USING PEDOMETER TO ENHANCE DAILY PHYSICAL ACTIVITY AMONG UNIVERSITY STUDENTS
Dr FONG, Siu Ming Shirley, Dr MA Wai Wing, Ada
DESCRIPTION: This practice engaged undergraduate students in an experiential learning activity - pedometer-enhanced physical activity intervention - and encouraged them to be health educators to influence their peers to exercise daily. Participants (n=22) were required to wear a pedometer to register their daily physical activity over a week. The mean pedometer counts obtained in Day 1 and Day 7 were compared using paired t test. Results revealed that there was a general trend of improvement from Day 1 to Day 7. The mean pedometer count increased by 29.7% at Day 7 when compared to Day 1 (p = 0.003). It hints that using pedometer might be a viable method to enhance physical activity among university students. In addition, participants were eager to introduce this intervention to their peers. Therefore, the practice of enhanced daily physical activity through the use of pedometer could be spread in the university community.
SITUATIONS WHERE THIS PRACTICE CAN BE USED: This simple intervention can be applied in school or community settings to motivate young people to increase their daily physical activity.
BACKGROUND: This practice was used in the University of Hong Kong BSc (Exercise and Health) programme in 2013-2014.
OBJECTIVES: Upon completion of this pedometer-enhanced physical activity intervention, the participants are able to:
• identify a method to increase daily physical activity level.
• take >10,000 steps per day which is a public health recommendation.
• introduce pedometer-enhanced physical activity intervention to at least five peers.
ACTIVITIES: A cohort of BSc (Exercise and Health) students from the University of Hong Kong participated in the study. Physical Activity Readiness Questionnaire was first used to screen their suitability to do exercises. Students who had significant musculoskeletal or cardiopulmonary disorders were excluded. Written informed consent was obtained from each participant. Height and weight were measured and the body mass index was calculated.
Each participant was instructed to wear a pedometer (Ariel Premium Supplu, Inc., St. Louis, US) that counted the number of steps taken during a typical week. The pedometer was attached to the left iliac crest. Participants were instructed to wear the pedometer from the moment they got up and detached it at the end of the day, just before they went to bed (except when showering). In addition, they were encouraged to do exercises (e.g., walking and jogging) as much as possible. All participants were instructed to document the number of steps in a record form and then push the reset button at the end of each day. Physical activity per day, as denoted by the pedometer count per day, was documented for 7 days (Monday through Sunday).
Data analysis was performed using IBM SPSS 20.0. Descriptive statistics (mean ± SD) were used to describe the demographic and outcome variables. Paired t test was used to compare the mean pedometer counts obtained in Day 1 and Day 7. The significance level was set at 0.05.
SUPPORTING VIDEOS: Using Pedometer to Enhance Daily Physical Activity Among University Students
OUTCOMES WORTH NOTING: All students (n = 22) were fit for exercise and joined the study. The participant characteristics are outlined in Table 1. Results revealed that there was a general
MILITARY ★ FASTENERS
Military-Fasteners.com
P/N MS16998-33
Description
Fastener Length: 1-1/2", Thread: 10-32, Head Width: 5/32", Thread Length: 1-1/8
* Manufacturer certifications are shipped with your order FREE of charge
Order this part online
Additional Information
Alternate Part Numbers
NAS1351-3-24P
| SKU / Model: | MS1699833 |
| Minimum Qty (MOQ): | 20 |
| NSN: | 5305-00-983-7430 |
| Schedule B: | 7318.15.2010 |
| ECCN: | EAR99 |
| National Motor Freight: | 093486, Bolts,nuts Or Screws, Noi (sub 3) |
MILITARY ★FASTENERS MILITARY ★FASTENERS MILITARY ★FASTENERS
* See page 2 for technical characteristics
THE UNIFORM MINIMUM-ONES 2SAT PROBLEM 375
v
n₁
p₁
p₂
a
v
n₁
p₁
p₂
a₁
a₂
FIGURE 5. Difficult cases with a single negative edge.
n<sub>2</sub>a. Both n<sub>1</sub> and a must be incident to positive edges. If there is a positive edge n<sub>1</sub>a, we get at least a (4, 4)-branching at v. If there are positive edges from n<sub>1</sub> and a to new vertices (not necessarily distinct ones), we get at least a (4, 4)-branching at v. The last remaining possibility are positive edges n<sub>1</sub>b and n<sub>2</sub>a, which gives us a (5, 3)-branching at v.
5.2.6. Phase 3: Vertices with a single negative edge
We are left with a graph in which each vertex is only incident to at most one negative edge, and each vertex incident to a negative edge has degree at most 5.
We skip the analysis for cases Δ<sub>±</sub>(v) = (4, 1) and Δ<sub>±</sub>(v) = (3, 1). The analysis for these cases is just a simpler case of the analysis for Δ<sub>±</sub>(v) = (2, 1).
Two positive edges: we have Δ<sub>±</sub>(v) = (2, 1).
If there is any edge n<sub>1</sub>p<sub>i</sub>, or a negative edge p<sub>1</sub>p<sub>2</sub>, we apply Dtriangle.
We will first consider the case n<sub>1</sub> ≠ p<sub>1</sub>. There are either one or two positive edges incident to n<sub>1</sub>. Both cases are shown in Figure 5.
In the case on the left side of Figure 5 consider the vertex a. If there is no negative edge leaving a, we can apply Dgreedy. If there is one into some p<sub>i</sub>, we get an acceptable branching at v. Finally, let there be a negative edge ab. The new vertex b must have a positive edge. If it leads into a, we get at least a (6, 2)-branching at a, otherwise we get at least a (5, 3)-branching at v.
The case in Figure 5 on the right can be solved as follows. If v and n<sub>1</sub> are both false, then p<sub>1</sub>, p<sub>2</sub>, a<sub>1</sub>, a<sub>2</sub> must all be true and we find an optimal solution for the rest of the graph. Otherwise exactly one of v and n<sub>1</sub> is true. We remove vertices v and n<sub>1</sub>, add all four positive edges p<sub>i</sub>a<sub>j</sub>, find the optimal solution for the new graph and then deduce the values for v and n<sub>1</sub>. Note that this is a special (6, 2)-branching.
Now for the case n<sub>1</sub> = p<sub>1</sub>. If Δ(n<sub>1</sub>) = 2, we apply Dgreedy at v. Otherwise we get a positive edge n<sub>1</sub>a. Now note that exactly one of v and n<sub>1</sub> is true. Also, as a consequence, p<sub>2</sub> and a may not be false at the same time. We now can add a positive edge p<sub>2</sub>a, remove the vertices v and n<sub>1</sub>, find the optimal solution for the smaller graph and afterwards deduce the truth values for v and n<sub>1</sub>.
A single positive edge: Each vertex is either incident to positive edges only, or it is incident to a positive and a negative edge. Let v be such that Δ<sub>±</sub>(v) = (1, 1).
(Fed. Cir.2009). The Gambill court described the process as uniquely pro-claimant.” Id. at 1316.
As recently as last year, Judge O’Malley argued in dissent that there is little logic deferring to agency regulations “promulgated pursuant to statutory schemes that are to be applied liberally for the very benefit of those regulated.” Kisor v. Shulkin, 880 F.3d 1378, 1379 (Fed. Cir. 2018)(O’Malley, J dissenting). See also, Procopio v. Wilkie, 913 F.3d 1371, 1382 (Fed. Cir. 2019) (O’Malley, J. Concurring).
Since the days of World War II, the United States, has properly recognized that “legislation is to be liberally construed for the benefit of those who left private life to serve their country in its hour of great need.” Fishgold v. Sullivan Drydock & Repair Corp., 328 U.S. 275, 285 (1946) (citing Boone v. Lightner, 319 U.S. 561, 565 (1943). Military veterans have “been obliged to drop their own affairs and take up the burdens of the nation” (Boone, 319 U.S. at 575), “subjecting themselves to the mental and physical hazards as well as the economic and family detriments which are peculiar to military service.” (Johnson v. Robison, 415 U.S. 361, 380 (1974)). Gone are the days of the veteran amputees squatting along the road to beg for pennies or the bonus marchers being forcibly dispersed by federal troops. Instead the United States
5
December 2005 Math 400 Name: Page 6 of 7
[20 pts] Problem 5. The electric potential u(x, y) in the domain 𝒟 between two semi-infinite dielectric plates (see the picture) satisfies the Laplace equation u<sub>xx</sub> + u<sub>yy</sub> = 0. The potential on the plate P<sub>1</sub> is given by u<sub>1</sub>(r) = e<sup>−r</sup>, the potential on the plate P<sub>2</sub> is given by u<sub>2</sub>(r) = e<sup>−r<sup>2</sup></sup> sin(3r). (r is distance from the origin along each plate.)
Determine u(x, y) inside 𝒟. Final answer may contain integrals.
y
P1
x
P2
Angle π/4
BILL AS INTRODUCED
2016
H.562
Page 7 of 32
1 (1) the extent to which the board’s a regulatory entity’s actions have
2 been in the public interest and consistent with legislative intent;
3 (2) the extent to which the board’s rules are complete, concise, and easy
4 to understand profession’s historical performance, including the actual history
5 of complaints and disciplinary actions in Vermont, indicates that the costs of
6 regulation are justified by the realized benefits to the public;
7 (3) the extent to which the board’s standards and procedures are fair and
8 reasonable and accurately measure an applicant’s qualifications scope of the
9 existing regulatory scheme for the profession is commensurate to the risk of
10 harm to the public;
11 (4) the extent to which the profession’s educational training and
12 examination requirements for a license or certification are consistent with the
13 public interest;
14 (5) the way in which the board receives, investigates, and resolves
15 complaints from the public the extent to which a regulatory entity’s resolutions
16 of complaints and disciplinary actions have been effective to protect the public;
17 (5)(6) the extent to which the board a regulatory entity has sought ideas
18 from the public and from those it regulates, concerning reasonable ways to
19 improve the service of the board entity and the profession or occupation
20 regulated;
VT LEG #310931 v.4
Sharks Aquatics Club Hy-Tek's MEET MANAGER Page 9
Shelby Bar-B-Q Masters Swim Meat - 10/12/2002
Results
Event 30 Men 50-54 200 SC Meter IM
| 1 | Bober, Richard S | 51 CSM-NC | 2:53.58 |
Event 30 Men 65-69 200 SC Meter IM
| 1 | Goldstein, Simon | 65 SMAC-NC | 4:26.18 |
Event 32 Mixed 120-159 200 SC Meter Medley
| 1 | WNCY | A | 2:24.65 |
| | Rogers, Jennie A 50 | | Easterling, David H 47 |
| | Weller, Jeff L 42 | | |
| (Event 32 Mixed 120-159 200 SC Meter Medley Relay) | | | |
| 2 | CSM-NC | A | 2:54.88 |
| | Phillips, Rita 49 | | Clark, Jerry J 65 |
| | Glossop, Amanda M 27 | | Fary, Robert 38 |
*****
▸ TRY IT: From the first line of the listing above to the line with "Dr FONG, Siu", please transcribe each line exactly, both ends included, and nothing beyond that.

▸ RESULT OF THIS TASK:
USING PEDOMETER TO ENHANCE DAILY PHYSICAL ACTIVITY AMONG UNIVERSITY STUDENTS
Dr FONG, Siu Ming Shirley, Dr MA Wai Wing, Ada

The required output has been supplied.